- [Problem]:
Quote every line of text in the records below word for word, leaving the pictures out of your answer.

- [Task inputs]:
▼▼▼

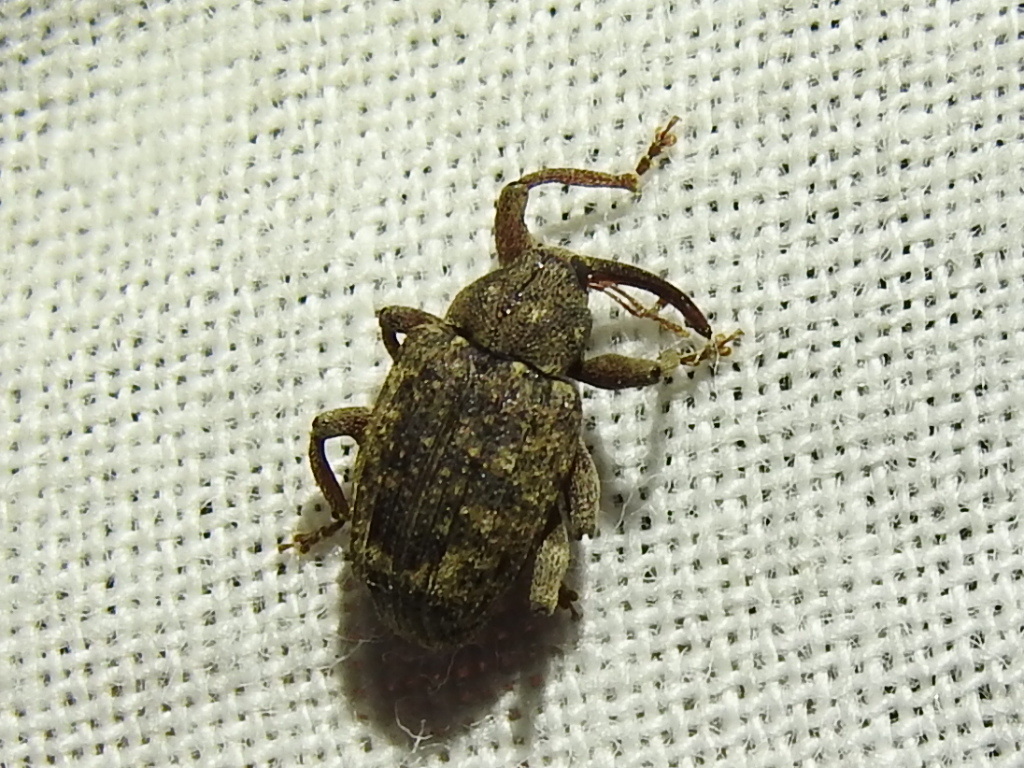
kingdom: Animalia
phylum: Arthropoda
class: Insecta
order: Coleoptera
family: Curculionidae
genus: Conotrachelus
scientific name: Conotrachelus naso
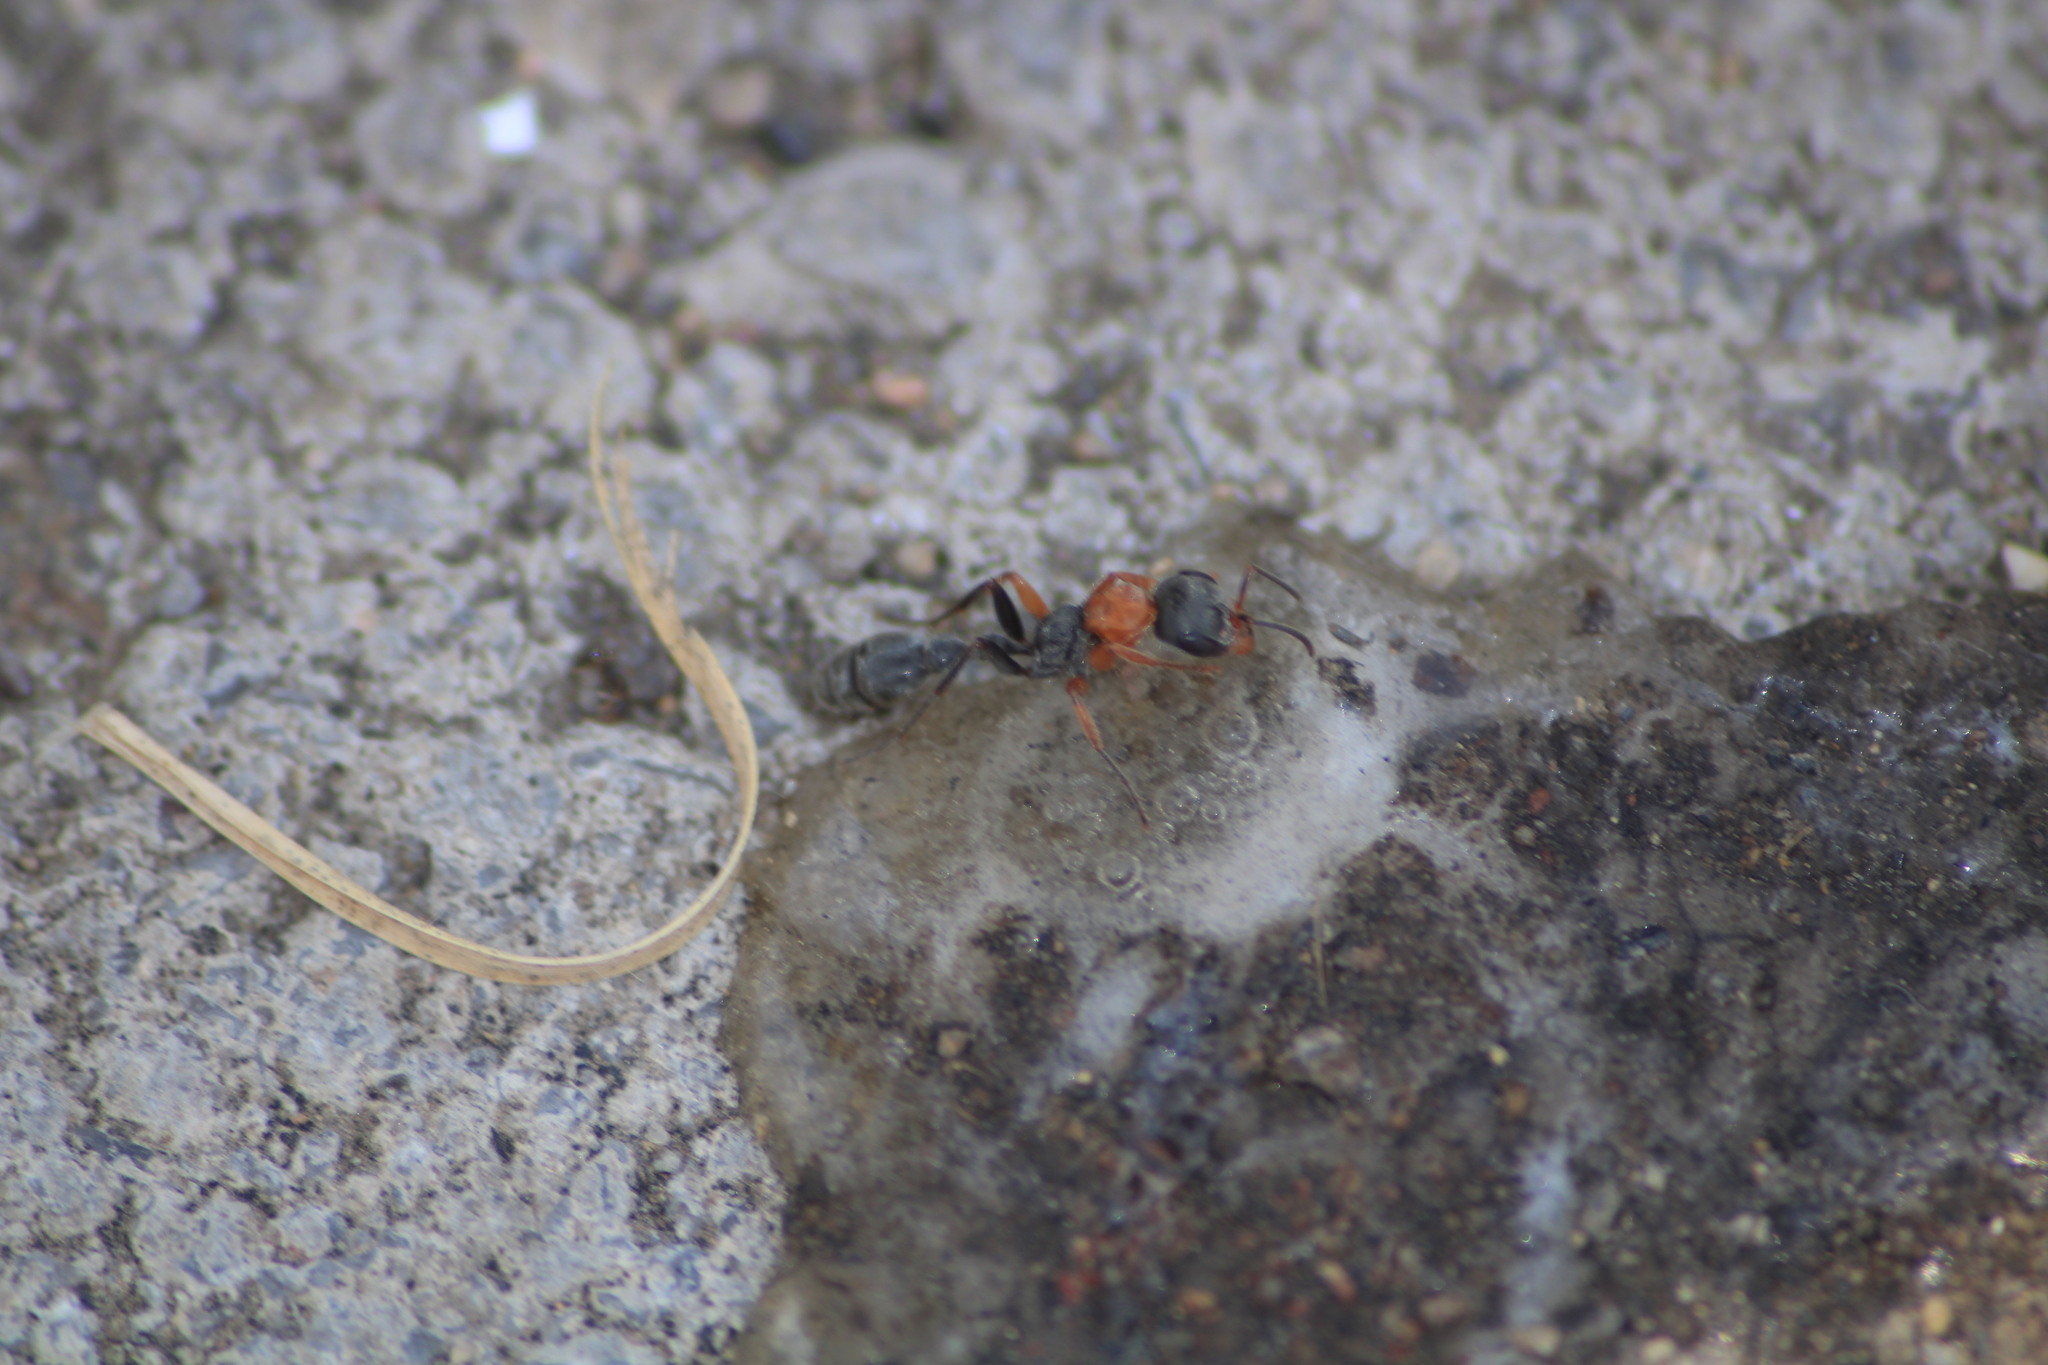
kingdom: Animalia
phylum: Arthropoda
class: Insecta
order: Hymenoptera
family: Formicidae
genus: Pseudomyrmex
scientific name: Pseudomyrmex gracilis
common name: Graceful twig ant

▲▲▲

- [Correct output]:
kingdom: Animalia
phylum: Arthropoda
class: Insecta
order: Coleoptera
family: Curculionidae
genus: Conotrachelus
scientific name: Conotrachelus naso
kingdom: Animalia
phylum: Arthropoda
class: Insecta
order: Hymenoptera
family: Formicidae
genus: Pseudomyrmex
scientific name: Pseudomyrmex gracilis
common name: Graceful twig ant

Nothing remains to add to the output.